The Zimbabwe presidential and parliamentary election count is, naturally, receiving a lot of attention in the world’s media.
The African Union’s own elections monitoring mission has been given very limited coverage so far. The mission is headed-up by former Nigerian President Obasanjo, who led by far the largest country in Africa for a constitutional maximum of two terms before stepping down. The mission’s view is that the elections were free and orderly, and that the result will reflect the will of the Zimbabwean people, although no doubt they will have many practical concerns to air in their final report.
However, in reports like this, the Zimbabwe Elections Support Network’s much more negative assessment is being given considerably more weight. Indeed, the BBC’s World at One carried the view of the network that a million people eligible to vote were not registered. As it happens, millions of people in the UK are not registered to vote at each general election, so at face value the Zimbabwe figure seemed unremarkable. It’s not to suggest there isn’t an issue here – or course there will be many – it’s simply to say that it was impossible to tell from what was reported.
The AU and SADC missions, the latter of which will report at the end of the week, represent Africa’s own effort to ensure reasonable standards in these elections. Of course, Africans see democratic elections through a different prism from, say, many folk in the UK. The logistical implications are enormous and of course irregularities often exist in African elections which would not be commonplace here. The job of missions like the AU and SADC is to say whether, given all the difficulties we all know about, a reasonable threshold has been crossed.

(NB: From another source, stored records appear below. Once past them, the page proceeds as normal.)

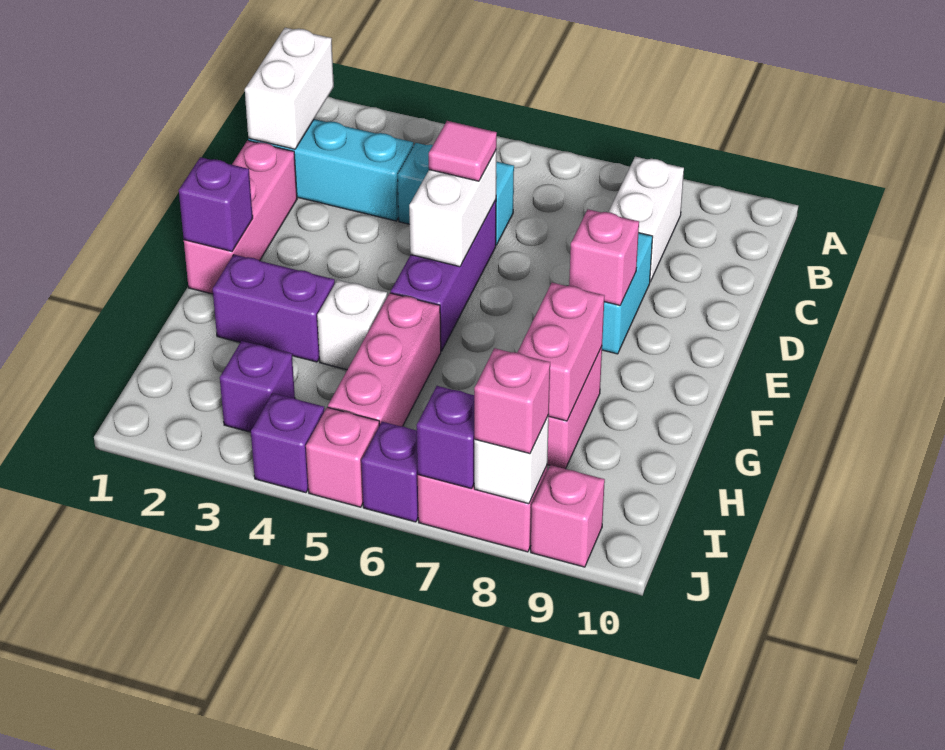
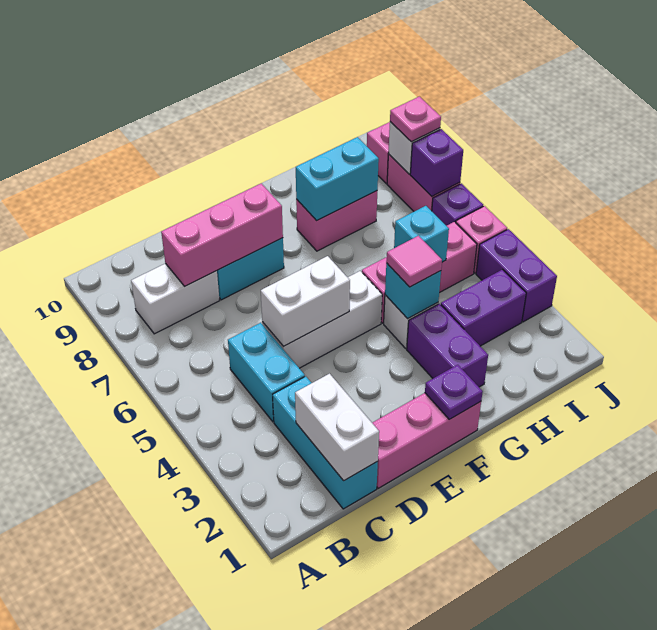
white brick B1:C1 level 2 -> white brick C1:C2 level 2
purple brick D5:F5 level 1 -> white brick D5:F5 level 1
pink tile D5 level 3 -> pink tile G4 level 3
pink brick E8 level 2 -> pink brick C8:E8 level 2
purple brick F1 level 2 -> purple plate F1 level 2
none -> cyan brick G4 level 2
pink brick G8:H8 level 2 -> cyan brick G8:H8 level 2
none -> cyan brick H5 level 2
purple brick I3 level 1 -> purple brick H3:I3 level 1
purple brick J4 level 1 -> purple brick J3:J4 level 1
pink brick J8 level 3 -> pink plate J8 level 3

Those of us in nations like the UK have to be careful not to damn elections in which millions of people have taken part, often in the most challenging of circumstances. There’s an enthusiasm in Zimbabwe for democracy now and it’s absolutely essential to recognise that; Zimbabweans deserve post-election encouragement and not sanctions as their ‘reward’.
For now, the Zimbabwe elections, while clearly not perfect, seem to have been peaceful and orderly with a high turnout.